(ENEM PPL - 2015)
Famigerado
Com arranco, [o sertanejo] calou-se. Como arrependido de ter começado assim, de evidente. Contra que aí estava com o fígado em más margens; pensava, pensava. Cabismeditado. Do que, se resolveu. Levantou as feições. Se é que se riu: aquela crueldade de dentes. Encarar, não me encarava, só se fito à meia esguelha. Latejava-lhe um orgulho indeciso. Redigiu seu monologar.
O que frouxo falava: de outras, diversas pessoas e coisas, da Serra, do São Ão, travados assuntos, insequentes, como dificultação. A conversa era para teias de aranha. Eu tinha de entender-lhe as mínimas entonações, seguir seus propósitos e silêncios. Assim no fechar-se com o jogo, sonso, no me iludir, ele enigmava. E, pá:
– Vosmecê agora me faça a boa obra de querer me ensinar o que é mesmo que é: fasmisgerado... faz-me-gerado... falmisgeraldo... familhas-gerado...?
ROSA, J. G. Primeiras estórias. Rio de Janeiro: Nova Fronteira, 1988.
A linguagem peculiar é um dos aspectos que conferem a Guimarães Rosa um lugar de destaque na literatura brasileira.

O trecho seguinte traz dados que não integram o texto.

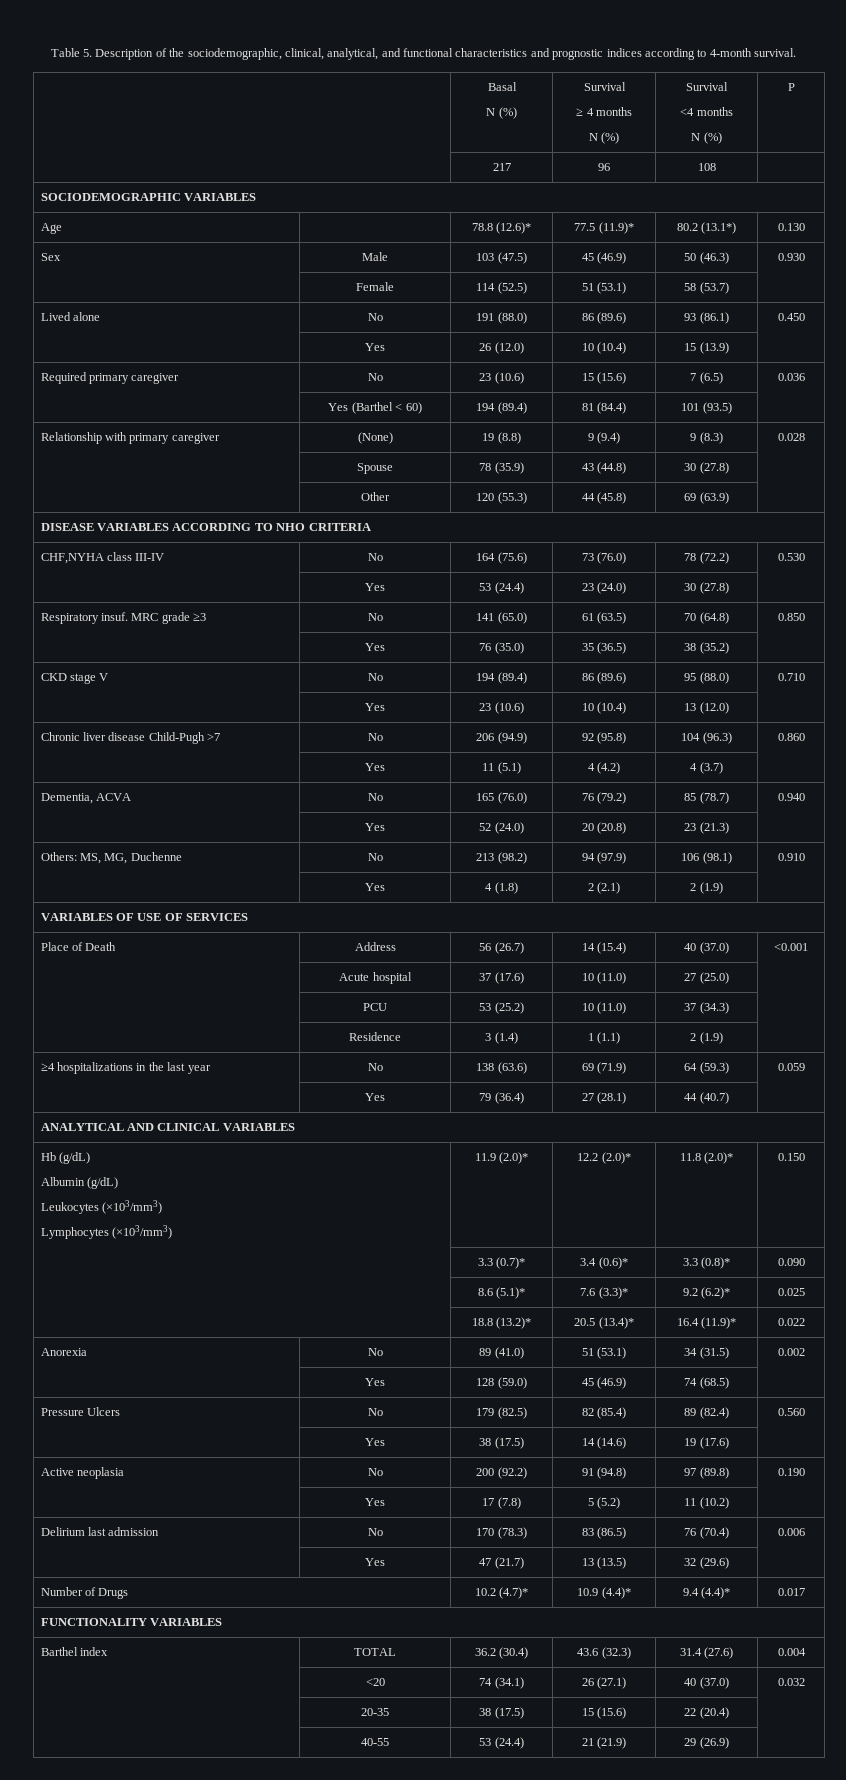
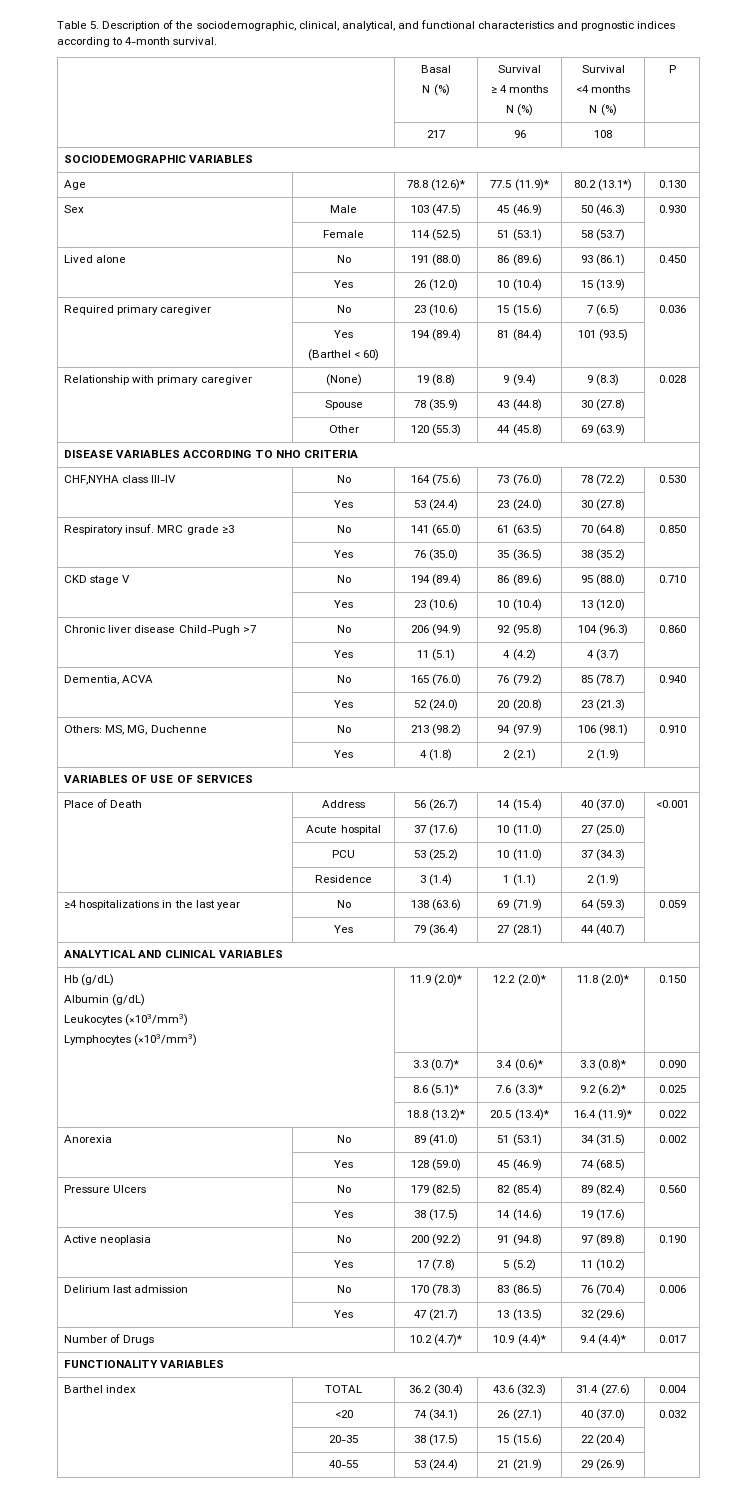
(349, 407) none -> (353, 334) //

No fragmento lido, a tensão entre a personagem e o narrador se estabelece porque
o narrador se cala, pensa e monologa, tentando assim evitar a perigosa pergunta de seu interlocutor.
o sertanejo emprega um discurso cifrado, com enigmas, como se vê em “a conversa era para teias de aranhas”.
entre os dois homens cria-se uma comunicação impossível, decorrente de suas diferenças socioculturais.
a fala do sertanejo é interrompida pelo gesto de impaciência do narrador, decidido a mudar o assunto da conversa.
a palavra desconhecida adquire o poder de gerar conflito e separar as personagens em planos incomunicáveis.